A organ (from ancient Greekὄργανονórganon, German 'tool, sensory tool')[1] is a specialized part of the body made up of different cells and tissues. An organ is a delimited functional unit in a multicellular living being. An organ is based on its own organ structure and goes through a specific organogenesis. The interaction of the organs realizes the organism. Organs are functionally connected directly to one another through organ systems. Organs are based on the biological differentiation (“division of tasks”) of the cells of real multicellular cells.

Delimitations

Functional classification

A uniform assignment of certain functions to organs is often problematic, since many organs in different multicellular living beings can take on different tasks that are distributed over several organs in other living beings.
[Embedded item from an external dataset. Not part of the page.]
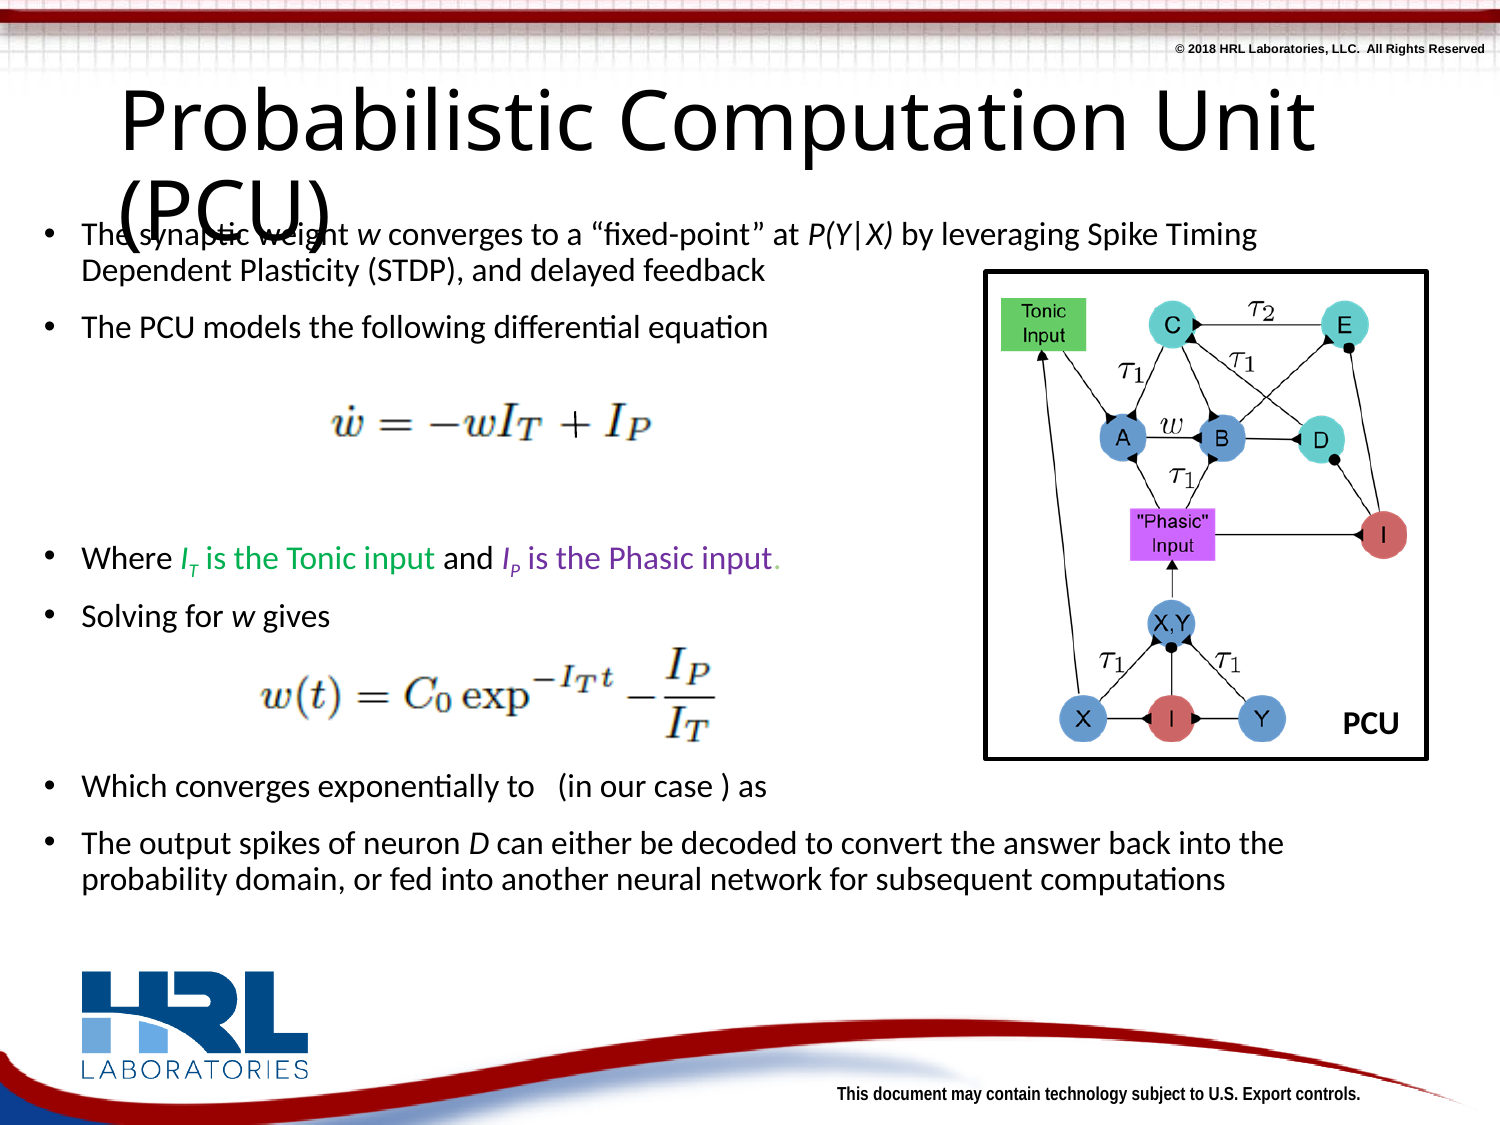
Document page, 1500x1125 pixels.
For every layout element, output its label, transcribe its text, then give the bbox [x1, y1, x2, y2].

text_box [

An example of this is the gill of fish, which serves both for breathing and for excretion of substances and thus partially replaces the function of a kidney.

Organs in humans

Data based on the following comparative values: age: 20–30 years, lifespan: 70 years, height: 170 cm, weight: 70 kg and a body area of ​​1.8 square meters. (The sensory organs and the genital organs were not taken into account here.)

body partWeightproportion of
Muscles30.0 kg43,0 %
Boneless skeleton7.0 kg10,0 %
Skin and subcutaneous tissue6.1 kg8,7 %
Digestive tract2.0 kg2,9 %
liver1.7 kg2,4 %
red bone marrow1.5 kg2,1 %
brain1.3 kg1,8 %
both lungs1.0 kg1,4 %
heart0.3 kg0,43 %
both kidneys0.3 kg0,43 %
spleen0.18 kg0,26 %
thyroid0.02 kg0,03 %
total70 kg100 %

Plant organs

Under the term Plant organs one understands the individual functional, but not purely morphologically classifiable parts of a plant. Essentially, these are the various types of shoots, leaves and roots and their individual parts, as well as metamorphoses of the same.

Analogous to the functions of animal organs, the plant organs serve the main tasks

Stem axis

leaf

root

See also

literature

  • Jörn Henning Wolf: The term “organ” in medicine. Broad history of its development. Munich 1971 (= New Munich contributions to the history of medicine and natural sciences, medical history series. Volume 3).

Web links

Individual evidence

  1. ^ Wilhelm Gemoll: Greek-German school and manual dictionary. Munich / Vienna 1965.